Obviously something goes wrong here, but it’s hard to tell what’s causing it. Do all the intrinsics remain in the code until the selection DAG is created? Do they show up in the initial SDAG? You can dump the SDAG with -debug-only=isel. If the intrinsics disappear somewhere during the SDAG processing, it could hint at what the problem may be. In that case, could you show the SDAG before and after the intrinsics disappear?

Here is the output of the last three steps of the debug. What I am trying to create is an instruction that is treated similar to fences during compilation

===== Instruction selection begins: %bb.0 ‘’

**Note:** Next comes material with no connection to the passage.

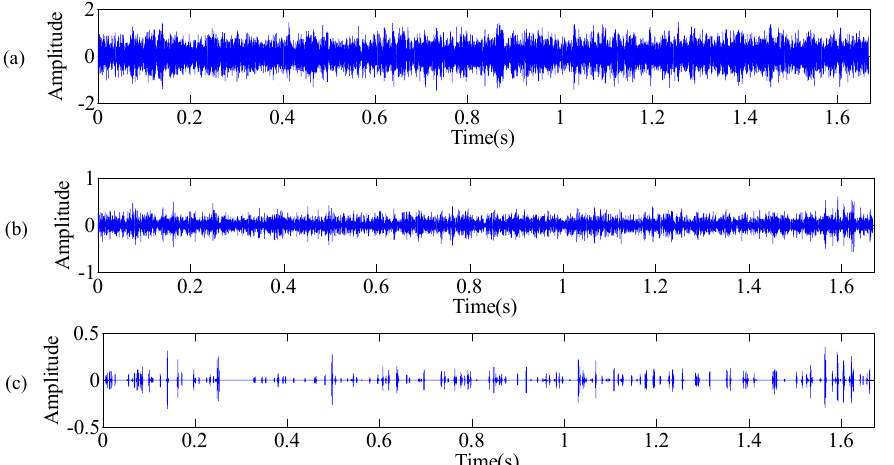
Figure 5. In 25 h: ( a ) Raw vibration signals; ( b ) reconstructed component via Dual − BP; ( c ) reconstructed component via MCA.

ISEL: Starting selection on root node: t15: ch = RISCVISD::RET_GLUE t14, Register:i64 $x10, t14:1
ISEL: Starting pattern match
  Morphed node: t15: ch = PseudoRET Register:i64 $x10, t14, t14:1
ISEL: Match complete!

ISEL: Starting selection on root node: t14: ch,glue = CopyToReg t10:1, Register:i64 $x10, Constant:i64<0>

ISEL: Starting selection on root node: t10: i64,ch = llvm.test t7:1, TargetConstant:i64<292>, Constant:i64<6>, Constant:i64<7>

ISEL: Starting selection on root node: t7: i64,ch = llvm.test t4:1, TargetConstant:i64<292>, Constant:i64<3>, Constant:i64<4>

ISEL: Starting selection on root node: t4: i64,ch = llvm.test t0, TargetConstant:i64<292>, Constant:i64<1>, Constant:i64<2>

ISEL: Starting selection on root node: t13: i64 = Register $x10

ISEL: Starting selection on root node: t12: i64 = Constant<0>

ISEL: Starting selection on root node: t9: i64 = Constant<7>

ISEL: Starting selection on root node: t8: i64 = Constant<6>

ISEL: Starting selection on root node: t6: i64 = Constant<4>

ISEL: Starting selection on root node: t5: i64 = Constant<3>

ISEL: Starting selection on root node: t3: i64 = Constant<2>

ISEL: Starting selection on root node: t2: i64 = Constant<1>

ISEL: Starting selection on root node: t1: i64 = TargetConstant<292>

ISEL: Starting selection on root node: t0: ch,glue = EntryToken

===== Instruction selection ends:

Selected selection DAG: %bb.0 'main:'
SelectionDAG has 25 nodes:
  t0: ch,glue = EntryToken
  t4: i64,ch = llvm.test t0, TargetConstant:i64<292>, t32, t30
    t18: i64,ch = G_TEST t32, t30
  t7: i64,ch = llvm.test t18:1, TargetConstant:i64<292>, t28, t26
    t17: i64,ch = G_TEST t28, t26
  t10: i64,ch = llvm.test t17:1, TargetConstant:i64<292>, t24, t22
    t16: i64,ch = G_TEST t24, t22
    t20: i64,ch = CopyFromReg t0, Register:i64 $x0
  t14: ch,glue = CopyToReg t16:1, Register:i64 $x10, t20
  t22: i64 = ADDI Register:i64 $x0, TargetConstant:i64<7>
  t24: i64 = ADDI Register:i64 $x0, TargetConstant:i64<6>
  t26: i64 = ADDI Register:i64 $x0, TargetConstant:i64<4>
  t28: i64 = ADDI Register:i64 $x0, TargetConstant:i64<3>
  t30: i64 = ADDI Register:i64 $x0, TargetConstant:i64<2>
  t32: i64 = ADDI Register:i64 $x0, TargetConstant:i64<1>
  t15: ch = PseudoRET Register:i64 $x10, t14, t14:1

Total amount of phi nodes to update: 0
*** MachineFunction at end of ISel ***

Machine code for function main: IsSSA, TracksLiveness

bb.0 (%ir-block.0):
  %0:gpr = ADDI $x0, 7
  %1:gpr = ADDI $x0, 6
  %2:gpr = G_TEST %1:gpr, %0:gpr
  %3:gpr = COPY $x0
  $x10 = COPY %3:gpr
  PseudoRET implicit $x10

End machine code for function main.

The issue was that I was not adding the operand, which was supposed to point to the next node( instruction) in the DAG.